■ TASK LIST ■
A – In the speech excerpt on public data, reproduce the passage starting with "We’re going further" and going on through "wisdom of crowds.", replacing "floodgates" with "doors".
B – According to the speech excerpt on public data, what new right will be created?
C – Continue the speech on public data and government openness from its last sentence.

■ EXCERPT PROVIDED ■
---

So I’m delighted that David Cameron made an announcement
last week.
The next Conservative government will locate the most
useful information from twenty different areas and make it
available for re-use.
This is public data, not government data. It carries huge
social and economic potential. And it could underpin a new
culture of government accountability, if only it were
available.
We’re going further still. We will create a new ‘right to
data’, so you can tell us which data sets
would be most useful.
The bureaucrats who collect the data cannot be expected
to understand all its potential value.
So we’re going to throw open the floodgates, harnessing
the wisdom of crowds.
Ending the unfair information imbalance is the key
dividing line between the old politics of command and
control and the new politics of openness and accountability.
More than ideology, this dividing line will separate the
old political leaders from the new.
Of course, there are limits to what we can achieve in
Opposition.
But we’re making a start.

---

■ EXCERPTED DATA ■
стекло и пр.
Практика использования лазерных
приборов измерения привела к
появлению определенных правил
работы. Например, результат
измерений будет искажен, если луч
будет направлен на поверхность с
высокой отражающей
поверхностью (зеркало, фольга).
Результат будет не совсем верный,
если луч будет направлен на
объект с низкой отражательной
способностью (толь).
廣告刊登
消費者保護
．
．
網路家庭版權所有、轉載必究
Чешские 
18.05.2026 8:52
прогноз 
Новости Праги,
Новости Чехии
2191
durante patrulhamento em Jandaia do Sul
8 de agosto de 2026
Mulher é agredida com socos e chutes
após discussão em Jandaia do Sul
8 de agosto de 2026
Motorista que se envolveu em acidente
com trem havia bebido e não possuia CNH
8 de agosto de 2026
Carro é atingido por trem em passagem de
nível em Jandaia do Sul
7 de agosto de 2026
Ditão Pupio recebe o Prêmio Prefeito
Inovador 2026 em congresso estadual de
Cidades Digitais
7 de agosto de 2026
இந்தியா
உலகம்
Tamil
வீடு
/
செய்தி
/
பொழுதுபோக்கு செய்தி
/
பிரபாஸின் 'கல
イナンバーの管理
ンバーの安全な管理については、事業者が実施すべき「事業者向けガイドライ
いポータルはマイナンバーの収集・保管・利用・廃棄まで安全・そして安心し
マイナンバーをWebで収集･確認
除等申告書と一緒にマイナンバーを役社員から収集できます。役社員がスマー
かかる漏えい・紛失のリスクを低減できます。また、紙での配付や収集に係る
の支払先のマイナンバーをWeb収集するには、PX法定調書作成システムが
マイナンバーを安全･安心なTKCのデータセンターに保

---

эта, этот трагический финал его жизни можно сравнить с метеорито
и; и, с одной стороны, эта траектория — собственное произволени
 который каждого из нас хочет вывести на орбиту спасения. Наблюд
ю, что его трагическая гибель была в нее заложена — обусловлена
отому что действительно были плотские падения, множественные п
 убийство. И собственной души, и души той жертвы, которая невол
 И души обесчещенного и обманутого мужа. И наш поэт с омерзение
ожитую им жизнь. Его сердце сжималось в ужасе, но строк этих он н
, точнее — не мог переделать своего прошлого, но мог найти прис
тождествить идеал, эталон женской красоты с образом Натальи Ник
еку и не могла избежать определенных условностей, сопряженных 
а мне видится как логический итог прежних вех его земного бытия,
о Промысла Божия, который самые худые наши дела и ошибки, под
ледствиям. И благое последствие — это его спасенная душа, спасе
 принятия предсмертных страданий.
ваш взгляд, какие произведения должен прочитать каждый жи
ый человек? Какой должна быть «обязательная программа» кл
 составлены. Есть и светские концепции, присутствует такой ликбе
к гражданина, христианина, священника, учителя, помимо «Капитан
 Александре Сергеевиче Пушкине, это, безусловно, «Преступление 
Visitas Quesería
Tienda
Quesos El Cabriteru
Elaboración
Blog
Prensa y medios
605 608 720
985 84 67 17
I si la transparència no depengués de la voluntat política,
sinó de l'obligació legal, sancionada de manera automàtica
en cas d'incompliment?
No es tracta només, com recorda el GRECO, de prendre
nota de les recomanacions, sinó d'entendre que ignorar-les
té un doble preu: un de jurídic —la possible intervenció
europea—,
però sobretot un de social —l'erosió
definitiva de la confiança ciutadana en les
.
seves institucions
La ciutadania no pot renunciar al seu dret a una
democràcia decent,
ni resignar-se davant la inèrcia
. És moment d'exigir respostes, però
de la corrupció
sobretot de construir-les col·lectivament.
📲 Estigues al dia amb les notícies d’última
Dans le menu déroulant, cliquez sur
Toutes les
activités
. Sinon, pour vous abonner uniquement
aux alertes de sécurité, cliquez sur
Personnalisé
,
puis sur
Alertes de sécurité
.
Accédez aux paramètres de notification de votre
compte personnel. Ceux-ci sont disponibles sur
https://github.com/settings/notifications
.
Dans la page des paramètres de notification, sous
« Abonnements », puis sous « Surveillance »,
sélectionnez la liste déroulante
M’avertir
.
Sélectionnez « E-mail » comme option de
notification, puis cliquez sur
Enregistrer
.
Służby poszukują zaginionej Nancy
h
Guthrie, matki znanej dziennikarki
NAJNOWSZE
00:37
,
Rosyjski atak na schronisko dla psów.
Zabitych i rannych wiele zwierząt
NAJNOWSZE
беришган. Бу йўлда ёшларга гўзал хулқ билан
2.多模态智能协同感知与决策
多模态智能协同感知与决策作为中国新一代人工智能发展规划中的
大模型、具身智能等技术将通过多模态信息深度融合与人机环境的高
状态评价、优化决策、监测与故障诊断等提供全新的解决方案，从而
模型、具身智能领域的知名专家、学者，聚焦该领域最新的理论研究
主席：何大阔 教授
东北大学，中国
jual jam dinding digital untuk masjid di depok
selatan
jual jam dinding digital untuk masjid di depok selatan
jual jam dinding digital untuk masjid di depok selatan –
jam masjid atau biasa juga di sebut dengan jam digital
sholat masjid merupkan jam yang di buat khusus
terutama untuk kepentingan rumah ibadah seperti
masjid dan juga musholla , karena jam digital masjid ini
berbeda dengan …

---

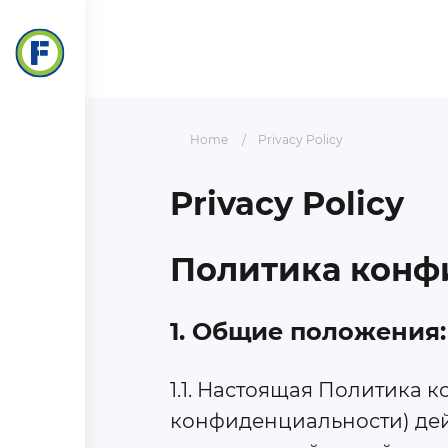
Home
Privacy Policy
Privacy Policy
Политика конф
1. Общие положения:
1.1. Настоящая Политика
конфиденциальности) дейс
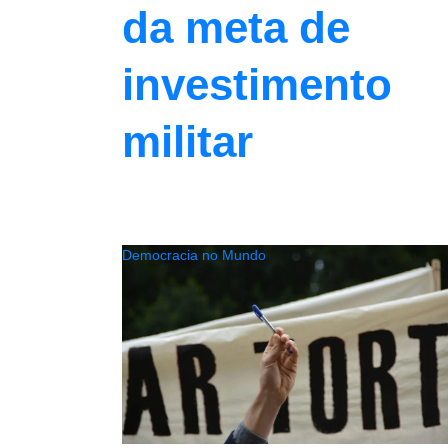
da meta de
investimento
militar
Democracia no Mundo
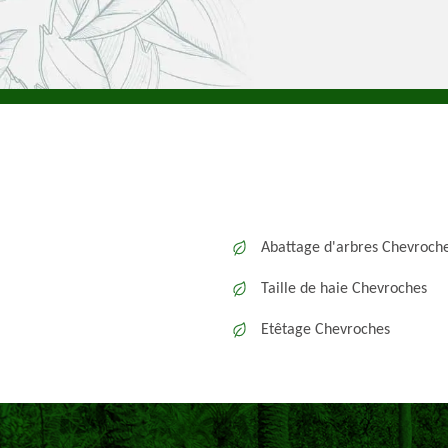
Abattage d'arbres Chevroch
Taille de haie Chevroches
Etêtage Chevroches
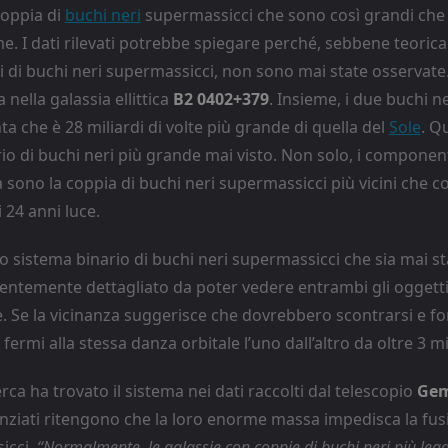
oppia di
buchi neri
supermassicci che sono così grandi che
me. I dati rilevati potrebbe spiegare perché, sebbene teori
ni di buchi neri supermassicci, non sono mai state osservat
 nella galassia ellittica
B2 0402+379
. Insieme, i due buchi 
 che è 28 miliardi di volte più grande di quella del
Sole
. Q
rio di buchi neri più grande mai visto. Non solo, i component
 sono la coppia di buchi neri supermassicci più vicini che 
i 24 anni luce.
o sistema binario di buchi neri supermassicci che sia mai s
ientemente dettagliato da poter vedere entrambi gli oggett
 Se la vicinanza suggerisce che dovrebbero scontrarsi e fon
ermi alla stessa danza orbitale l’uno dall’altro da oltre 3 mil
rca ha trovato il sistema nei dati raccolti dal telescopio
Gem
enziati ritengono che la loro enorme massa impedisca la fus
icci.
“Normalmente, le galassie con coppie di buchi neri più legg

---

■ RESULTS OF THE EXERCISE ■
A –
We’re going further still. We will create a new ‘right to
data’, so you can tell us which data sets
would be most useful.
The bureaucrats who collect the data cannot be expected
to understand all its potential value.
So we’re going to throw open the doors, harnessing
the wisdom of crowds.

B – A new "right to data," so people can say which data sets would be most useful.

C –
Today, I can confirm that the Conservatives are joining
up with Zubed Geospatial to launch a new website called
zubedjobs.com.
It’s a location-based search engine that makes it easy to
find or post job vacancies.
It’s linked to our ‘Get Britain Working’ campaign to help
job-seekers find work during the recession.
FREEING PUBLIC SECTOR INFORMATION
These really should not be a party political issues.
That’s why I quite deliberately spilled the beans on our
thinking earlier this year.
In January I challenged the Government when I spoke about
government information policy.
We can only make meaningful progress with real
improvements to the way government data trading is
regulated.
That’s why I have suggested three ideas:
1. A more independent commissioner or regulator of
government data policy to drive the process of data release;
2. A commitment to enabling the spread of best practice
to local government through standard data formats;
3. And I urged the Government to release a report into
the future of trading funds so that we could hold a proper
debate about their future.
Because, ironically, the Shareholder Executive report
which looks into opening access to government data is closed
to the public!
RESTORING PUBLIC TRUST
M
y vision is for a more open,
innovative and better connected society – a society where
the free-flow of information creates more powerful citizens
and a less controlling state.
I’m optimistic that we’ll get there, and the next
election will be the litmus test.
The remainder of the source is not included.